Failure building fv3-jedi on Orion

Hello,
following advice from JEDI Modules on selected HPC systems — JEDI Documentation 1 documentation
with intel-impi and the fresh clone is not successful.
Can someone advise how to proceed?
Thanks,
Mariusz

/work/noaa/gsd-fv3-dev/pagowski/jedi/code/fv3-bundle/fms/exchange/xgrid.F90(4866): warning #6843: A dummy argument with an explicit INTENT(OUT) declaration is not given an explicit value. [D]
subroutine get_side1_from_xgrid_ug(d, grid_id, x, xmap, complete)
-----------------------------------^
/work/noaa/gsd-fv3-dev/pagowski/jedi/code/fv3-bundle/fms/exchange/xgrid.F90(3346): warning #6843: A dummy argument with an explicit INTENT(OUT) declaration is not given an explicit value. [D]
subroutine get_side1_from_xgrid(d, grid_id, x, xmap, complete)
--------------------------------^
[ 13%] Building Fortran object fms/CMakeFiles/fms.dir/coupler/atmos_ocean_fluxes.F90.o
[ 13%] Linking Fortran shared library …/lib/libfms.so
[ 13%] Built target fms
make: *** [all] Error 2

Hi Mariusz

Are you using the Intel or GNU modules to build fv3-jedi?

Orion is currently down for maintenance, we’ll have a look when it’s back up.
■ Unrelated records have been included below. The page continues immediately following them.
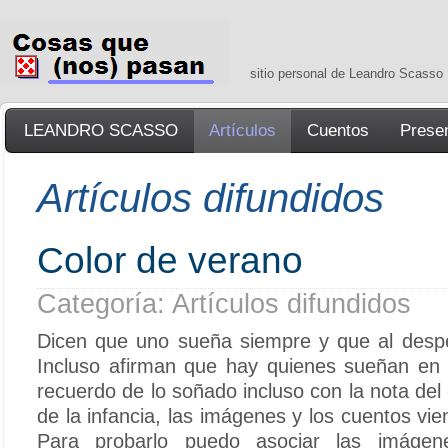
sitio personal de Leandro Scasso
LEANDRO SCASSO
Artículos
Cuentos
Prese
Artículos difundidos
Color de verano
Categoría: Artículos difundidos
Dicen que uno sueña siempre y que al desp
Incluso afirman que hay quienes sueñan en c
recuerdo de lo soñado incluso con la nota de
de la infancia, las imágenes y los cuentos v
Para probarlo puedo asociar las imágen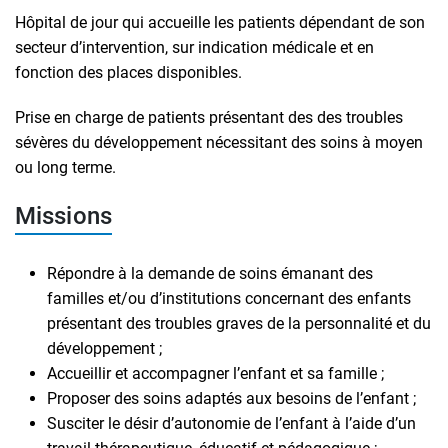
Hôpital de jour qui accueille les patients dépendant de son
secteur d’intervention, sur indication médicale et en
fonction des places disponibles.
Prise en charge de patients présentant des des troubles
sévères du développement nécessitant des soins à moyen
ou long terme.
Missions
Répondre à la demande de soins émanant des
familles et/ou d’institutions concernant des enfants
présentant des troubles graves de la personnalité et du
développement ;
Accueillir et accompagner l’enfant et sa famille ;
Proposer des soins adaptés aux besoins de l’enfant ;
Susciter le désir d’autonomie de l’enfant à l’aide d’un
Rick, the failure is with intel, haven’t tried gnu,
Mariusz

Mariusz,

I think you are not showing the error message.

for example:

make[2]: *** [bin/soca_ensvariance.x] Error 1
make[1]: *** [soca/src/mains/CMakeFiles/soca_ensvariance.x.dir/all] Error 2
make: *** [all] Error 2

Yes, you are right, I just mistakenly grabbed stdout before the compilation aborted (because of parallel make it showed some unrelated warnings)
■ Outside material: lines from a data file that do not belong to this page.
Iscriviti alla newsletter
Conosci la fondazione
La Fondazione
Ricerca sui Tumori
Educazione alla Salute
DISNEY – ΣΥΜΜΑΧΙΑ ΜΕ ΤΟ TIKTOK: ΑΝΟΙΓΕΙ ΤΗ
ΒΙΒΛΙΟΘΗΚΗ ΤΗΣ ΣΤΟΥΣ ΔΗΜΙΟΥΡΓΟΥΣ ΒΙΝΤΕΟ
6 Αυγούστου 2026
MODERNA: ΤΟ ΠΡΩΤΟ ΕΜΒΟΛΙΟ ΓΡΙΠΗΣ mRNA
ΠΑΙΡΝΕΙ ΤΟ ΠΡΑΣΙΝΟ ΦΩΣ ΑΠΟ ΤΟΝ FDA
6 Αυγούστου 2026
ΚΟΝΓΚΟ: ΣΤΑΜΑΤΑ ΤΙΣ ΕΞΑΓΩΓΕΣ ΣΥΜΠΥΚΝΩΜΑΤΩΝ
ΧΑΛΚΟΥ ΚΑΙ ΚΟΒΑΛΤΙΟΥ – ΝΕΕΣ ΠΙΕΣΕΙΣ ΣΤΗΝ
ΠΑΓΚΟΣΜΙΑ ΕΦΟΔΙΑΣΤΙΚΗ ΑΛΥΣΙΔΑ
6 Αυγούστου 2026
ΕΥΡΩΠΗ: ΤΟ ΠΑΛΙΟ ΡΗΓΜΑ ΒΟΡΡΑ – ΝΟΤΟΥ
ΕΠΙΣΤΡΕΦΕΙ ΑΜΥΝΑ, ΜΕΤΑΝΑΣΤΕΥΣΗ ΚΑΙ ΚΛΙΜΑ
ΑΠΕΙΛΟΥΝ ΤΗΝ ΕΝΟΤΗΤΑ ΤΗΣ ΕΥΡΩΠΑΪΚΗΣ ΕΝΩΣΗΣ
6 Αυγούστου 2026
@mpagowski - how is it going with this? Are you still having problems? Also - are you building in debug mode? I have seen problems with fms and crtm when built with intel 19 in debug mode.

I haven’t tried it since there were no updates on this topic. The flag is -DNDEBUG. Were there any updates to the modules and should I try again?

The problem I referred to is independent of the modules. So there is no need to rebuild the modules. Where do you use -NDEBUG? Do you build with ecbuild --build=Debug or do you specify the compiler options differently?

If the failure is with a debug build of fms, then one immediate way around it is to just not build fms in debug mode with intel 19. If that is indeed the problem, we could put a temporary fix in our fork of fms but a longer-term solution would require a bug report to NOAA-GFDL, where the fms repo originates. Would you mind trying again? After it gets to the build failure, enter make again (with no -j option) to continue with a serial build and then post the error message here. In the mean time, I’ll see if I can reproduce the error.

No, no debug in ecbuild

ecbuild -DMPIEXEC_EXECUTABLE=/opt/slurm/bin/srun -DMPIEXEC_NUMPROC_FLAG="-n" $SRC

That produces -DNDEBUG flag for the compiler

Ok, I will try it again


I recloned it and ran ecbuild/make.

Long error message

[ 3%] Linking Fortran executable fckit_test_shared_ptr
…/…/…/lib/libfckit.so: undefined reference to eckit::BackTrace::dump()' ../../../lib/libfckit.so: undefined reference to eckit::Main::displayName() const’
…/…/…/lib/libfckit.so: undefined reference to eckit::Abort::Abort(std::string const&, eckit::CodeLocation const&)' ../../../lib/libfckit.so: undefined reference to eckit::AssertionFailed::AssertionFailed(std::string const&, eckit::CodeLocation const&)’
/work/noaa/da/grubin/opt/modules/intel-2020/impi-2020/eckit/jcsda-1.11.6.jcsda2/lib64/libeckit_mpi.so: undefined reference to `std::basic_ostream<char, std::char_traits >& std::operator<< <char, std::char_traits, std::allocator >(std::basic_ostream<char, std::char_traits >&, std::__cxx11::basic_string<char, std::char_traits, std::allocator > const&)@GLIBCXX_3.4.21

make[2]: *** [fckit/src/tests/fckit_test_shared_ptr] Error 1
make[1]: *** [fckit/src/tests/CMakeFiles/fckit_test_shared_ptr.dir/all] Error 2
make: *** [all] Error 2

I believe this is solved now, thanks to @mpagowski and @rickgrubin. The problem appeared to be one or more module files, specifically gcc, were not readable for general users. So, the intel compiler was not able to access compatible gcc headers. This has been corrected for all users. Thanks for the report!